### Task
Reproduce the part of the rows that begins with the line containing "To the nearest" and runs through the end of the rows, omitting the pictures.

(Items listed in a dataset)
>>>

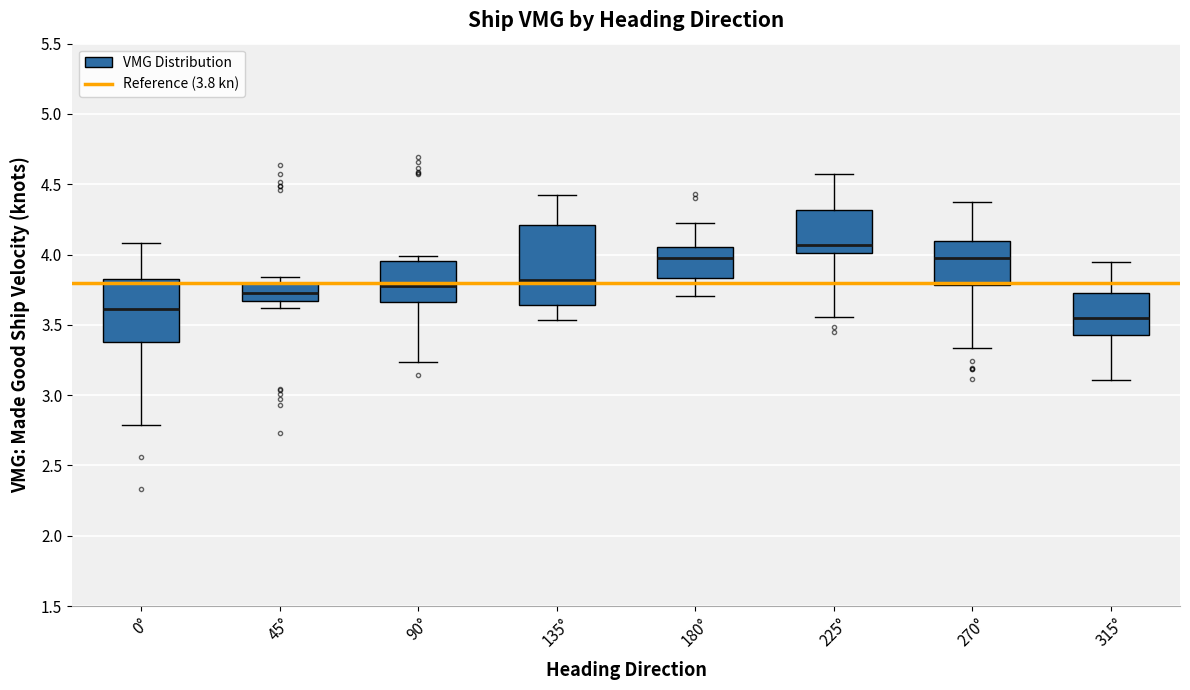

Reading left to right, transcribe this box plot: for each box, give where its median line is, the range the box spans, and where its two whiskers end, as read against the y-axis. The values are not printed on the chart, so give them approximately, as read against the axis.

0°: median 3.60, box 3.40 to 3.80, whiskers 2.80 to 4.10
45°: median 3.70, box 3.65 to 3.80, whiskers 3.60 to 3.85
90°: median 3.75, box 3.65 to 3.95, whiskers 3.25 to 4.00
135°: median 3.80, box 3.65 to 4.20, whiskers 3.55 to 4.40
180°: median 4.00, box 3.85 to 4.05, whiskers 3.70 to 4.20
225°: median 4.05, box 4.00 to 4.30, whiskers 3.55 to 4.60
270°: median 4.00, box 3.80 to 4.10, whiskers 3.35 to 4.35
315°: median 3.55, box 3.45 to 3.70, whiskers 3.10 to 3.95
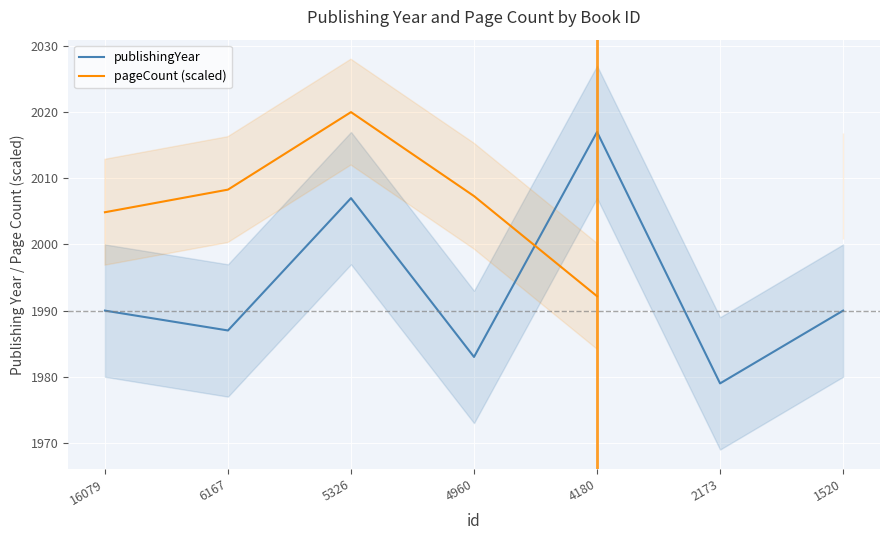

How many values in pageCount (scaled) are above zero?

6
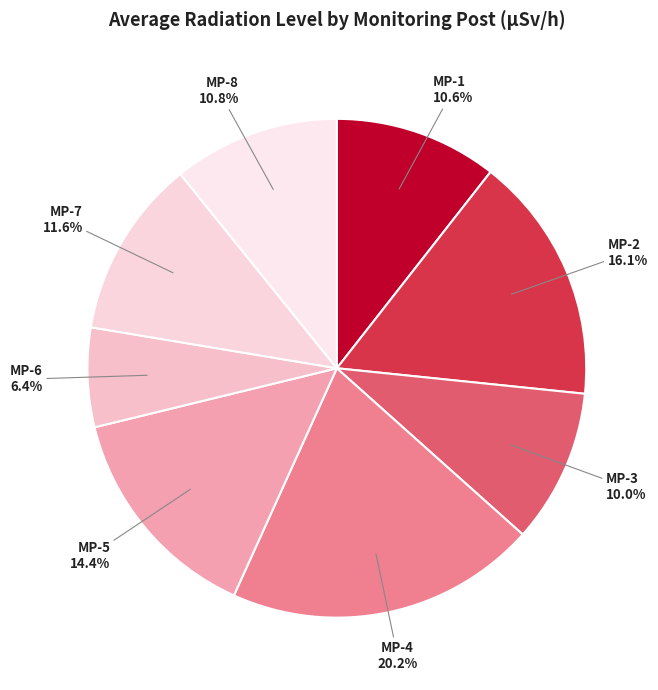

How many slices are in this pie chart?

8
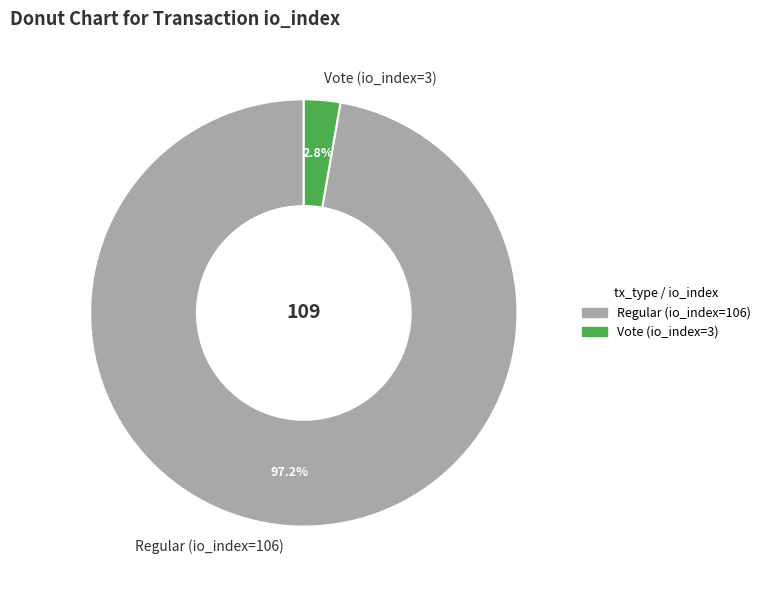

What percentage is NOT represented by Regular (io_index=106)?

2.8%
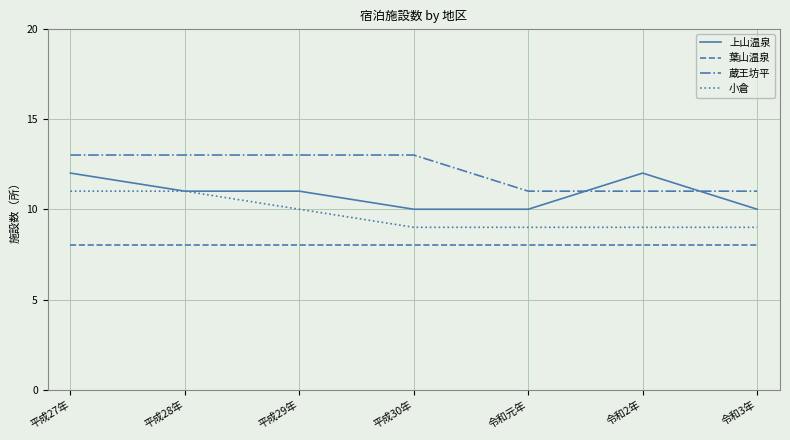

Rank the series by their average value, from highest to lowest.

蔵王坊平, 上山温泉, 小倉, 葉山温泉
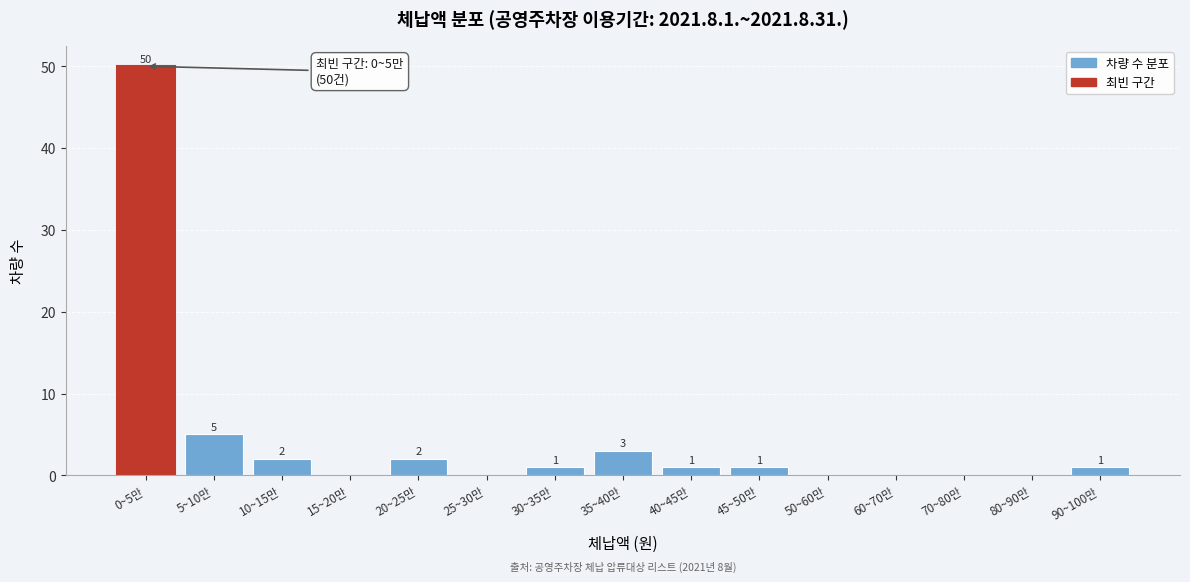

Reading left to right, extract all data points from this chart.

0~5만=50	5~10만=5	10~15만=2	15~20만=0	20~25만=2	25~30만=0	30~35만=1	35~40만=3	40~45만=1	45~50만=1	50~60만=0	60~70만=0	70~80만=0	80~90만=0	90~100만=1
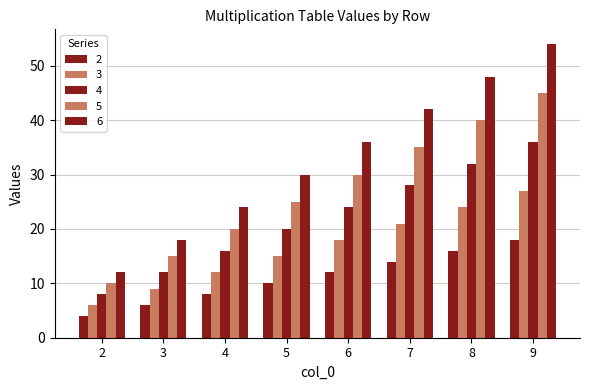

Are the bars horizontal?

No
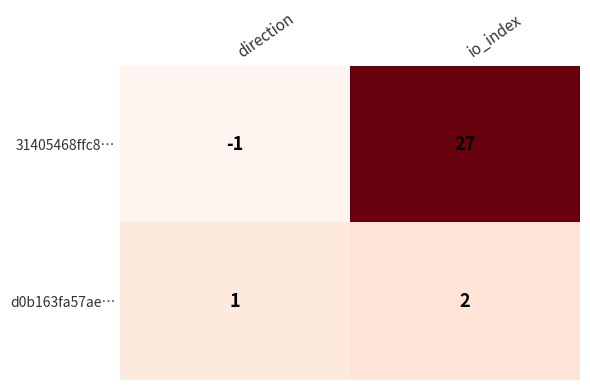

Where is 31405468ffc8… nearest to the value 13?

direction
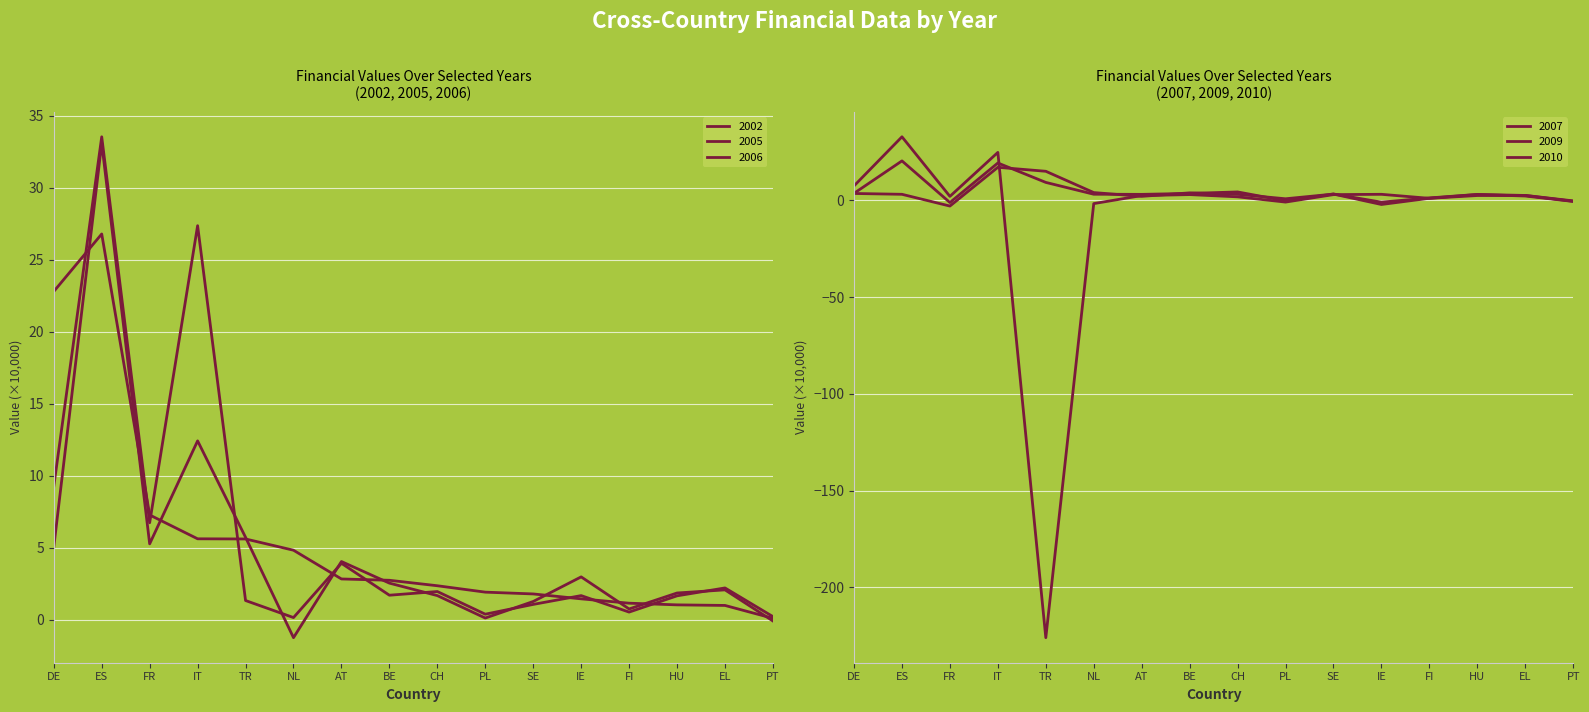

Read the 2005 value at FI.

0.5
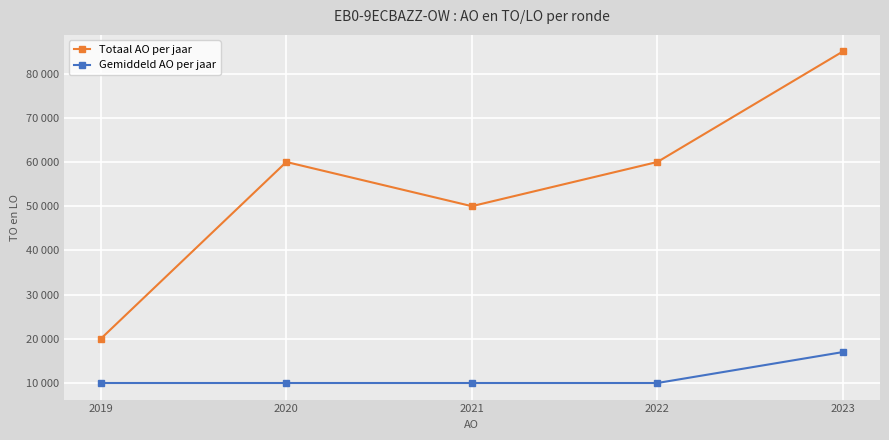

Rank the series by their maximum value, from highest to lowest.

Totaal AO per jaar, Gemiddeld AO per jaar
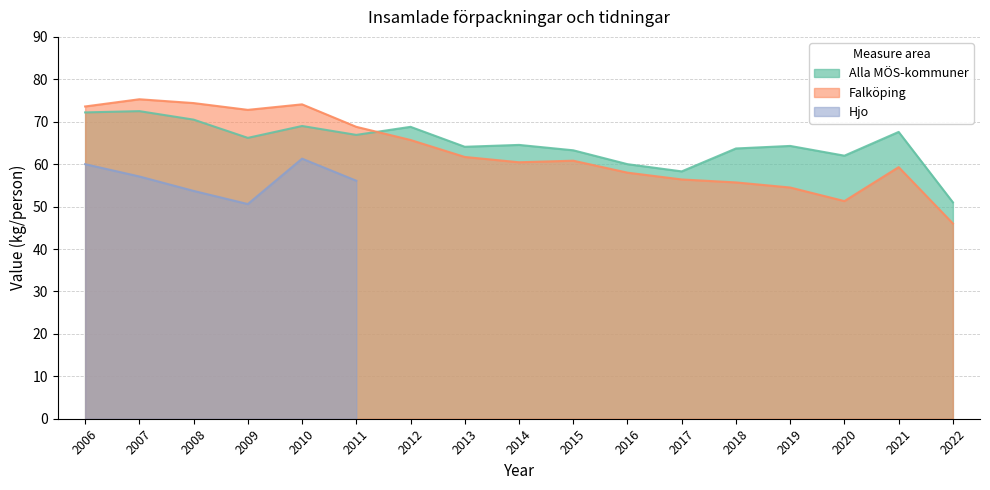

True or false: Falköping and Alla MÖS-kommuner intersect in this chart.

True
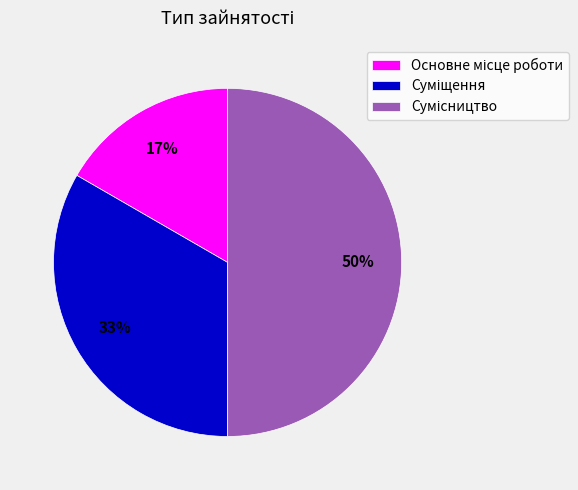

To the nearest percent, what is the average slice percentage?

33%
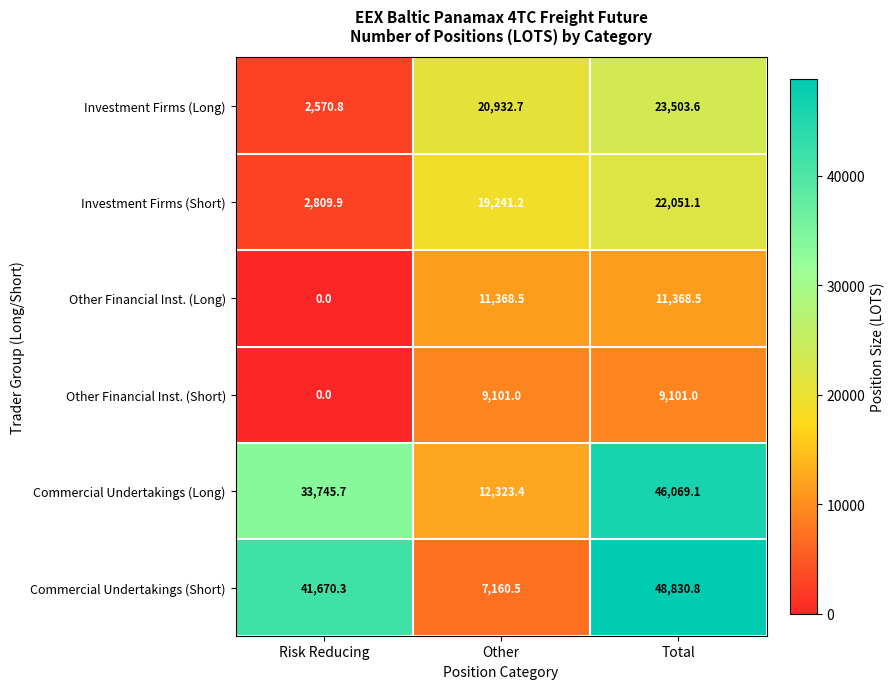

At how many categories does at least one series exceed 32555?

2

<<<

### Output for this task
To the nearest percent, what is the average slice percentage?

33%

At how many categories does at least one series exceed 32555?

2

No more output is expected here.